By Dr. Mona Tauber, Math Specialist at The Langley School

This discussion, that can be heard in upper elementary classrooms, reveals much about children’s mental math skills, as well as what children understand about numbers. This school year, in the short time I’ve been at The Langley School as a newly hired math specialist, I am not surprised to hear teachers and parents discuss a similar theme: math facts. This topic may be new for some households and yet has been a common point of contention in mathematics for years. I hear both individual frustration around the “drill and kill method” or what is often referred to as “rote memorization” and simultaneously a joint desire for all children to learn their math facts.  

We know children need to learn their math facts and the goal is to eventually recall them quickly. Yet, the discussion with students above shows that understanding numbers is about more than just “knowing your math facts.” It is part of what we call computational fluency and we know that a deeper understanding of whole numbers, along with fractions and proportional reasoning, has been shown to prepare children for algebra. So what does it mean to be “fluent in math?”

Three Parts to Demonstrating Computational Fluency
Computational fluency commonly refers to building and using efficient and accurate computation methods. Children develop computational fluency when they demonstrate:

• flexibility in the methods they choose (e.g., using different mental math paths as shown above, using different algorithms like the traditional or area model, or using drawings or tables)
• understanding and can explain these methods
• an ability to calculate answers accurately and efficiently

Children should use computational methods based on mathematical ideas that they understand well, including the structure of the base-ten number system, properties of multiplication and division, and number relationships.

How to Develop Computational Fluency in Students
Developing computational fluency, including quick and accurate recall with the basic facts, is a developmental process. Children move through stages, starting with counting, then to more efficient reasoning strategies and eventually to quick recall. Therefore, our instructional support must mirror these same phases, including opportunities to practice and build their basic facts. That is why at The Langley School we use strategies like counting, skip counting, breaking apart numbers into friendlier numbers students know, estimation, and mental math starting in junior kindergarten and continuing in the upper elementary grades when students are studying multiplication and division. 

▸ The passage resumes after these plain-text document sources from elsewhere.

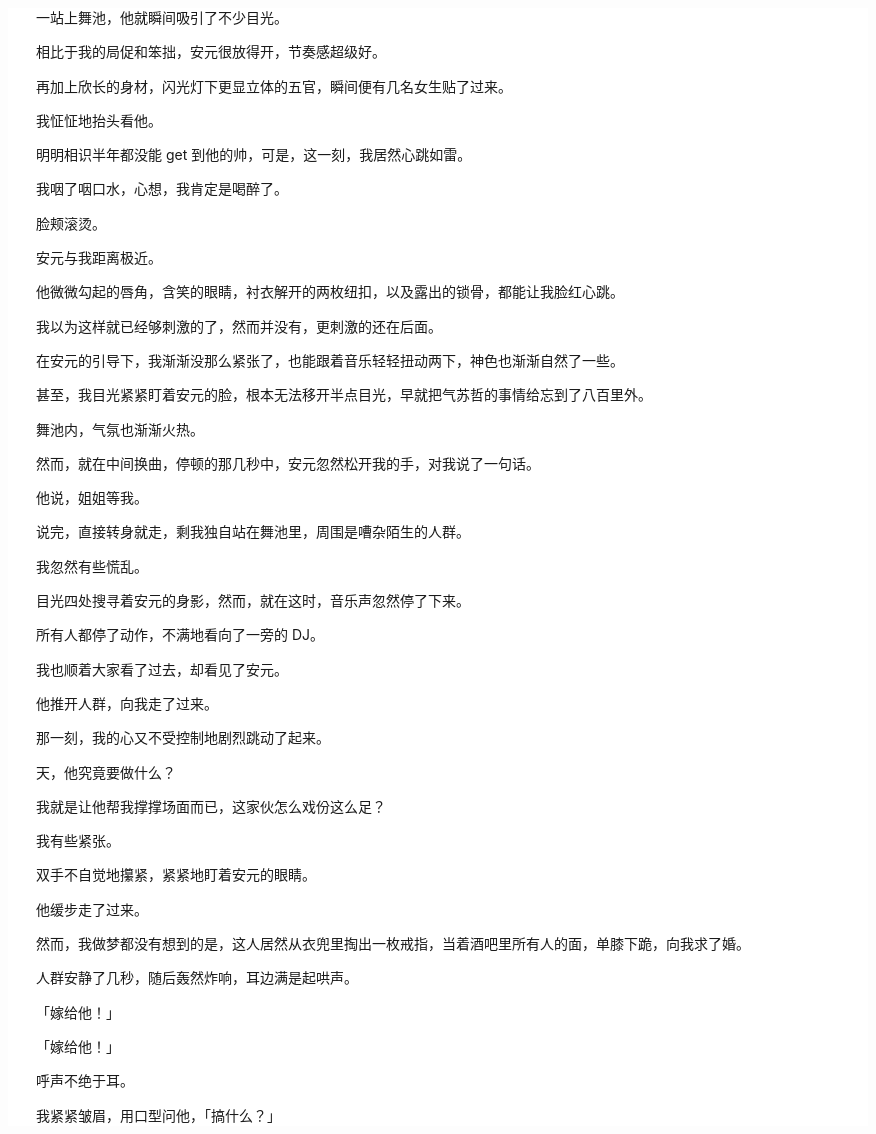 &emsp;&emsp;一站上舞池，他就瞬间吸引了不少目光。  
  
&emsp;&emsp;相比于我的局促和笨拙，安元很放得开，节奏感超级好。  
  
&emsp;&emsp;再加上欣长的身材，闪光灯下更显立体的五官，瞬间便有几名女生贴了过来。  
  
&emsp;&emsp;我怔怔地抬头看他。  
  
&emsp;&emsp;明明相识半年都没能 get 到他的帅，可是，这一刻，我居然心跳如雷。  
  
&emsp;&emsp;我咽了咽口水，心想，我肯定是喝醉了。  
  
&emsp;&emsp;脸颊滚烫。  
  
&emsp;&emsp;安元与我距离极近。  
  
&emsp;&emsp;他微微勾起的唇角，含笑的眼睛，衬衣解开的两枚纽扣，以及露出的锁骨，都能让我脸红心跳。  
  
&emsp;&emsp;我以为这样就已经够刺激的了，然而并没有，更刺激的还在后面。  
  
&emsp;&emsp;在安元的引导下，我渐渐没那么紧张了，也能跟着音乐轻轻扭动两下，神色也渐渐自然了一些。  
  
&emsp;&emsp;甚至，我目光紧紧盯着安元的脸，根本无法移开半点目光，早就把气苏哲的事情给忘到了八百里外。  
  
&emsp;&emsp;舞池内，气氛也渐渐火热。  
  
&emsp;&emsp;然而，就在中间换曲，停顿的那几秒中，安元忽然松开我的手，对我说了一句话。  
  
&emsp;&emsp;他说，姐姐等我。  
  
&emsp;&emsp;说完，直接转身就走，剩我独自站在舞池里，周围是嘈杂陌生的人群。  
  
&emsp;&emsp;我忽然有些慌乱。  
  
&emsp;&emsp;目光四处搜寻着安元的身影，然而，就在这时，音乐声忽然停了下来。  
  
&emsp;&emsp;所有人都停了动作，不满地看向了一旁的 DJ。  
  
&emsp;&emsp;我也顺着大家看了过去，却看见了安元。  
  
&emsp;&emsp;他推开人群，向我走了过来。  
  
&emsp;&emsp;那一刻，我的心又不受控制地剧烈跳动了起来。  
  
&emsp;&emsp;天，他究竟要做什么？  
  
&emsp;&emsp;我就是让他帮我撑撑场面而已，这家伙怎么戏份这么足？  
  
&emsp;&emsp;我有些紧张。  
  
&emsp;&emsp;双手不自觉地攥紧，紧紧地盯着安元的眼睛。  
  
&emsp;&emsp;他缓步走了过来。  
  
&emsp;&emsp;然而，我做梦都没有想到的是，这人居然从衣兜里掏出一枚戒指，当着酒吧里所有人的面，单膝下跪，向我求了婚。  
  
&emsp;&emsp;人群安静了几秒，随后轰然炸响，耳边满是起哄声。  
  
&emsp;&emsp;「嫁给他！」  
  
&emsp;&emsp;「嫁给他！」  
  
&emsp;&emsp;呼声不绝于耳。  
  
&emsp;&emsp;我紧紧皱眉，用口型问他，「搞什么？」  
  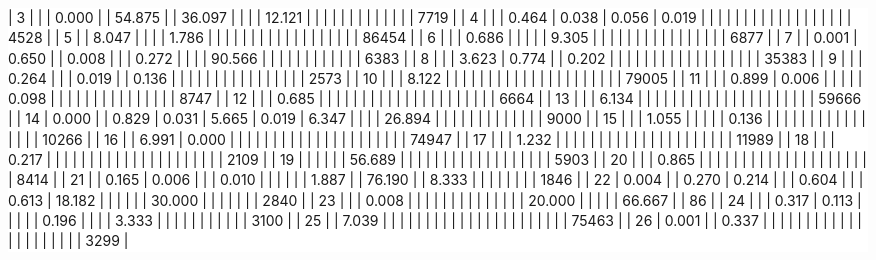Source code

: |     3 |         |         |   0.000 |         |  54.875 |         |  36.097 |         |         |         |  12.121 |         |         |         |         |         |         |         |         |         |         |         |         |    7719 |
|     4 |         |         |   0.464 |   0.038 |   0.056 |   0.019 |         |         |         |         |         |         |         |         |         |         |         |         |         |         |         |         |         |    4528 |
|     5 |         |   8.047 |         |         |         |   1.786 |         |         |         |         |         |         |         |         |         |         |         |         |         |         |         |         |         |   86454 |
|     6 |         |         |   0.686 |         |         |         |         |   9.305 |         |         |         |         |         |         |         |         |         |         |         |         |         |         |         |    6877 |
|     7 |         |   0.001 |   0.650 |         |   0.008 |         |         |   0.272 |         |         |         |  90.566 |         |         |         |         |         |         |         |         |         |         |         |    6383 |
|     8 |         |         |   3.623 |   0.774 |         |   0.202 |         |         |         |         |         |         |         |         |         |         |         |         |         |         |         |         |         |   35383 |
|     9 |         |         |   0.264 |         |         |   0.019 |         |   0.136 |         |         |         |         |         |         |         |         |         |         |         |         |         |         |         |    2573 |
|    10 |         |         |   8.122 |         |         |         |         |         |         |         |         |         |         |         |         |         |         |         |         |         |         |         |         |   79005 |
|    11 |         |         |   0.899 |   0.006 |         |         |         |         |   0.098 |         |         |         |         |         |         |         |         |         |         |         |         |         |         |    8747 |
|    12 |         |         |   0.685 |         |         |         |         |         |         |         |         |         |         |         |         |         |         |         |         |         |         |         |         |    6664 |
|    13 |         |         |   6.134 |         |         |         |         |         |         |         |         |         |         |         |         |         |         |         |         |         |         |         |         |   59666 |
|    14 |   0.000 |         |   0.829 |   0.031 |   5.665 |   0.019 |   6.347 |         |         |         |  26.894 |         |         |         |         |         |         |         |         |         |         |         |         |    9000 |
|    15 |         |         |   1.055 |         |         |         |         |   0.136 |         |         |         |         |         |         |         |         |         |         |         |         |         |         |         |   10266 |
|    16 |         |   6.991 |   0.000 |         |         |         |         |         |         |         |         |         |         |         |         |         |         |         |         |         |         |         |         |   74947 |
|    17 |         |         |   1.232 |         |         |         |         |         |         |         |         |         |         |         |         |         |         |         |         |         |         |         |         |   11989 |
|    18 |         |         |   0.217 |         |         |         |         |         |         |         |         |         |         |         |         |         |         |         |         |         |         |         |         |    2109 |
|    19 |         |         |         |         |         |  56.689 |         |         |         |         |         |         |         |         |         |         |         |         |         |         |         |         |         |    5903 |
|    20 |         |         |   0.865 |         |         |         |         |         |         |         |         |         |         |         |         |         |         |         |         |         |         |         |         |    8414 |
|    21 |         |   0.165 |   0.006 |         |         |   0.010 |         |         |         |         |         |   1.887 |         |  76.190 |         |   8.333 |         |         |         |         |         |         |         |    1846 |
|    22 |   0.004 |         |   0.270 |   0.214 |         |         |   0.604 |         |         |   0.613 |  18.182 |         |         |         |         |         |  30.000 |         |         |         |         |         |         |    2840 |
|    23 |         |         |   0.008 |         |         |         |         |         |         |         |         |         |         |         |         |         |  20.000 |         |         |         |         |  66.667 |         |      86 |
|    24 |         |         |   0.317 |   0.113 |         |         |         |         |   0.196 |         |         |         |   3.333 |         |         |         |         |         |         |         |         |         |         |    3100 |
|    25 |         |   7.039 |         |         |         |         |         |         |         |         |         |         |         |         |         |         |         |         |         |         |         |         |         |   75463 |
|    26 |   0.001 |         |   0.337 |         |         |         |         |         |         |         |         |         |         |         |         |         |         |         |         |         |         |         |         |    3299 |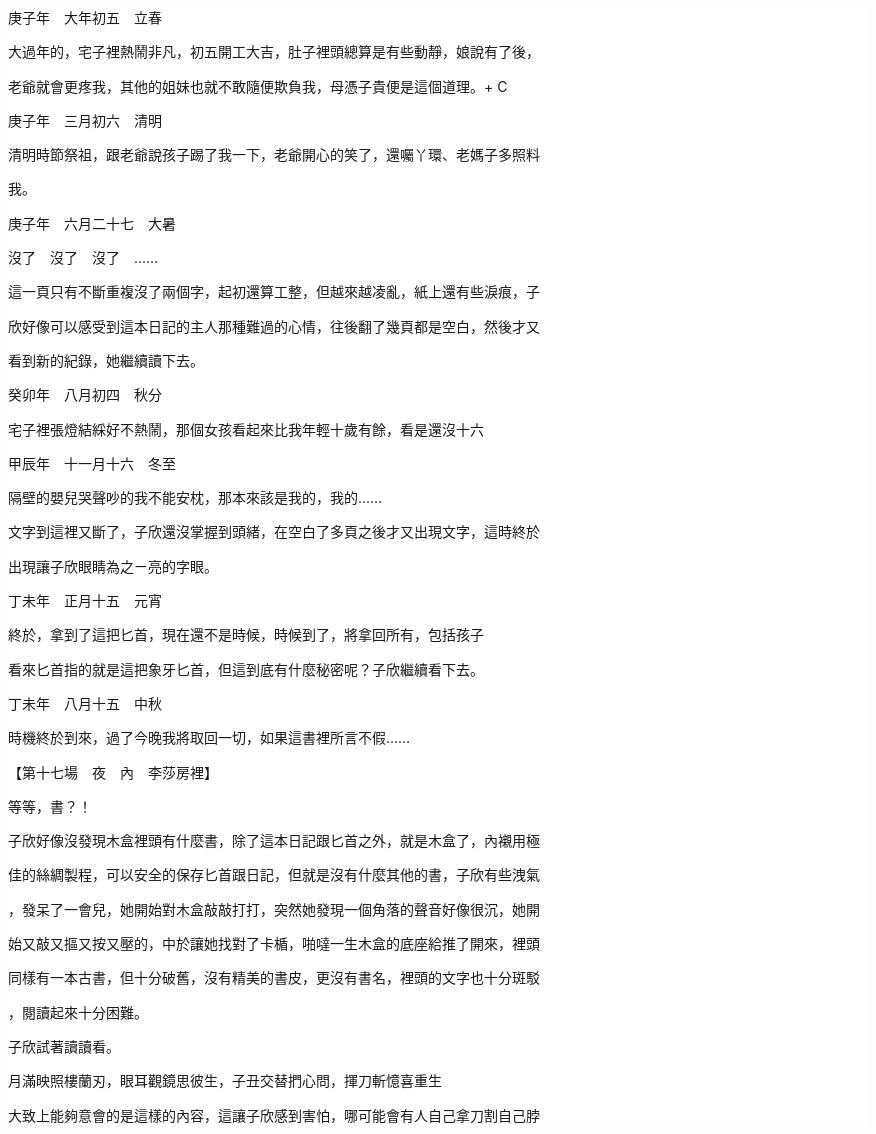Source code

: 庚子年　大年初五　立春

大過年的，宅子裡熱鬧非凡，初五開工大吉，肚子裡頭總算是有些動靜，娘說有了後，

老爺就會更疼我，其他的姐妹也就不敢隨便欺負我，母憑子貴便是這個道理。+ C

庚子年　三月初六　清明

清明時節祭祖，跟老爺說孩子踢了我一下，老爺開心的笑了，還囑丫環、老媽子多照料

我。

庚子年　六月二十七　大暑

沒了　沒了　沒了　……

這一頁只有不斷重複沒了兩個字，起初還算工整，但越來越凌亂，紙上還有些淚痕，子

欣好像可以感受到這本日記的主人那種難過的心情，往後翻了幾頁都是空白，然後才又

看到新的紀錄，她繼續讀下去。

癸卯年　八月初四　秋分

宅子裡張燈結綵好不熱鬧，那個女孩看起來比我年輕十歲有餘，看是還沒十六

甲辰年　十一月十六　冬至

隔壁的嬰兒哭聲吵的我不能安枕，那本來該是我的，我的……

文字到這裡又斷了，子欣還沒掌握到頭緒，在空白了多頁之後才又出現文字，這時終於

出現讓子欣眼睛為之ㄧ亮的字眼。

丁未年　正月十五　元宵

終於，拿到了這把匕首，現在還不是時候，時候到了，將拿回所有，包括孩子

看來匕首指的就是這把象牙匕首，但這到底有什麼秘密呢？子欣繼續看下去。

丁未年　八月十五　中秋

時機終於到來，過了今晚我將取回一切，如果這書裡所言不假……

【第十七場　夜　內　李莎房裡】

等等，書？！

子欣好像沒發現木盒裡頭有什麼書，除了這本日記跟匕首之外，就是木盒了，內襯用極

佳的絲綢製程，可以安全的保存匕首跟日記，但就是沒有什麼其他的書，子欣有些洩氣

，發呆了一會兒，她開始對木盒敲敲打打，突然她發現一個角落的聲音好像很沉，她開

始又敲又摳又按又壓的，中於讓她找對了卡楯，啪噠一生木盒的底座給推了開來，裡頭

同樣有一本古書，但十分破舊，沒有精美的書皮，更沒有書名，裡頭的文字也十分斑駁

，閱讀起來十分困難。

子欣試著讀讀看。

月滿映照樓蘭刃，眼耳觀鏡思彼生，子丑交替捫心問，揮刀斬憶喜重生

大致上能夠意會的是這樣的內容，這讓子欣感到害怕，哪可能會有人自己拿刀割自己脖
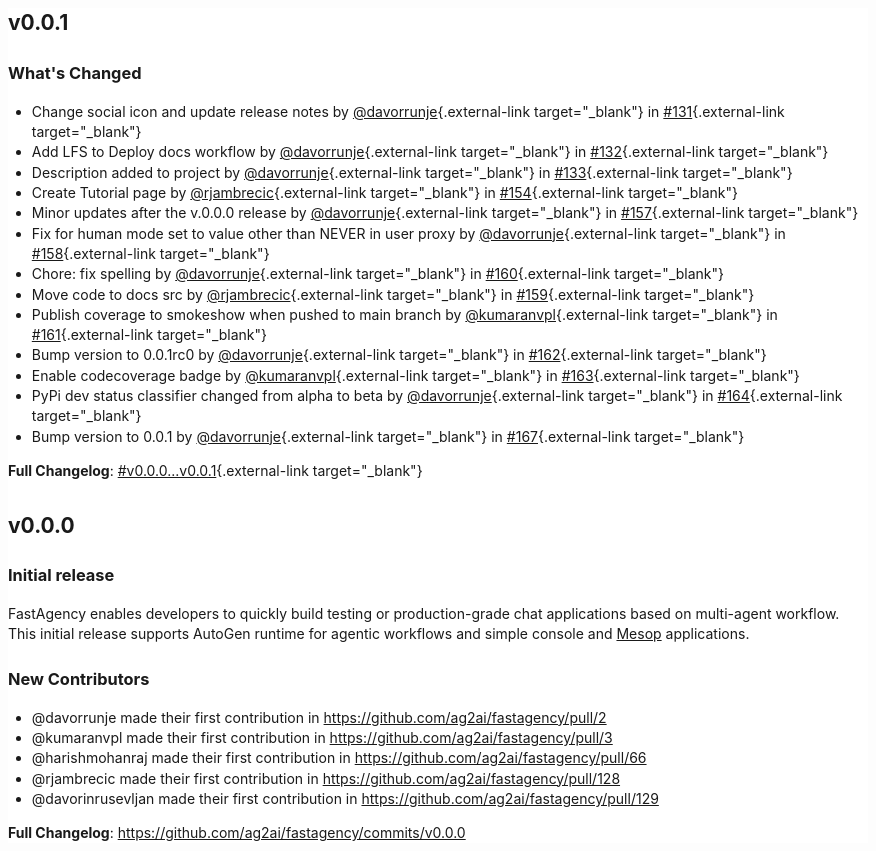 ## v0.0.1

### What's Changed

* Change social icon and update release notes by [@davorrunje](https://github.com/davorrunje){.external-link target="_blank"} in [#131](https://github.com/ag2ai/fastagency/pull/131){.external-link target="_blank"}
* Add LFS to Deploy docs workflow by [@davorrunje](https://github.com/davorrunje){.external-link target="_blank"} in [#132](https://github.com/ag2ai/fastagency/pull/132){.external-link target="_blank"}
* Description added to project by [@davorrunje](https://github.com/davorrunje){.external-link target="_blank"} in [#133](https://github.com/ag2ai/fastagency/pull/133){.external-link target="_blank"}
* Create Tutorial page by [@rjambrecic](https://github.com/rjambrecic){.external-link target="_blank"} in [#154](https://github.com/ag2ai/fastagency/pull/154){.external-link target="_blank"}
* Minor updates after the v.0.0.0 release by [@davorrunje](https://github.com/davorrunje){.external-link target="_blank"} in [#157](https://github.com/ag2ai/fastagency/pull/157){.external-link target="_blank"}
* Fix for human mode set to value other than NEVER in user proxy by [@davorrunje](https://github.com/davorrunje){.external-link target="_blank"} in [#158](https://github.com/ag2ai/fastagency/pull/158){.external-link target="_blank"}
* Chore: fix spelling by [@davorrunje](https://github.com/davorrunje){.external-link target="_blank"} in [#160](https://github.com/ag2ai/fastagency/pull/160){.external-link target="_blank"}
* Move code to docs src by [@rjambrecic](https://github.com/rjambrecic){.external-link target="_blank"} in [#159](https://github.com/ag2ai/fastagency/pull/159){.external-link target="_blank"}
* Publish coverage to smokeshow when pushed to main branch by [@kumaranvpl](https://github.com/kumaranvpl){.external-link target="_blank"} in [#161](https://github.com/ag2ai/fastagency/pull/161){.external-link target="_blank"}
* Bump version to 0.0.1rc0 by [@davorrunje](https://github.com/davorrunje){.external-link target="_blank"} in [#162](https://github.com/ag2ai/fastagency/pull/162){.external-link target="_blank"}
* Enable codecoverage badge by [@kumaranvpl](https://github.com/kumaranvpl){.external-link target="_blank"} in [#163](https://github.com/ag2ai/fastagency/pull/163){.external-link target="_blank"}
* PyPi dev status classifier changed from alpha to beta by [@davorrunje](https://github.com/davorrunje){.external-link target="_blank"} in [#164](https://github.com/ag2ai/fastagency/pull/164){.external-link target="_blank"}
* Bump version to 0.0.1 by [@davorrunje](https://github.com/davorrunje){.external-link target="_blank"} in [#167](https://github.com/ag2ai/fastagency/pull/167){.external-link target="_blank"}


**Full Changelog**: [#v0.0.0...v0.0.1](https://github.com/ag2ai/fastagency/compare/v0.0.0...v0.0.1){.external-link target="_blank"}

## v0.0.0

### Initial release

FastAgency enables developers to quickly build testing or production-grade chat applications based on multi-agent workflow. This initial release supports AutoGen runtime for agentic workflows and simple console and [Mesop](https://google.github.io/mesop/) applications.

### New Contributors
* @davorrunje made their first contribution in https://github.com/ag2ai/fastagency/pull/2
* @kumaranvpl made their first contribution in https://github.com/ag2ai/fastagency/pull/3
* @harishmohanraj made their first contribution in https://github.com/ag2ai/fastagency/pull/66
* @rjambrecic made their first contribution in https://github.com/ag2ai/fastagency/pull/128
* @davorinrusevljan made their first contribution in https://github.com/ag2ai/fastagency/pull/129

**Full Changelog**: https://github.com/ag2ai/fastagency/commits/v0.0.0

The student discussion at the start of this blog and this video from Jo Boaler (or this related one for parents and teachers) provide you some insight into why Math in Focus (the curriculum currently used at The Langley School) and other curriculum today support children’s flexible thinking as they develop their basic facts. For example, children may not yet recall that 7 x 9 is 63, but if they see that 7 x 10 is 70 and that 9 is 1 less group of 7 or they know 5 x 9 is 45 and 2 more groups of 9 is 18, they can figure out that the product is 63. Guessing does not build the same math self-confidence and empowerment that we want for all children. Think back to your days of studying only through flashcards!  

A sample of fourth-grade students at The Langley School sharing how they mentally solved two different multi-digit multiplication problems.

Changing Our Approach to Meet Today’s Expected Math Skills
Practice is important and supports automaticity, but what we call “rote memorization” or “drill and kill” as the sole method is one of the least effective ways to reach fluency. Memorizing facts and procedures before developing an understanding of the concepts inhibits flexibility. Trying to imagine the traditional multiplication method like Student #1 in the scenario above only works up to a certain point.

If you would like to learn more about the strategies The Langley School uses to support computational fluency, please contact your child’s classroom teacher or Langley’s math specialists. We can work together to help children develop a deeper sense of numbers. From my perspective, there is great power in changing our collective view and instructional practices to broaden children’s views of mathematics and help them approach and make sense of the mathematics.

Change is inevitable and when welcomed, it can be the catalyst we all need to grow in new ways together alongside the children.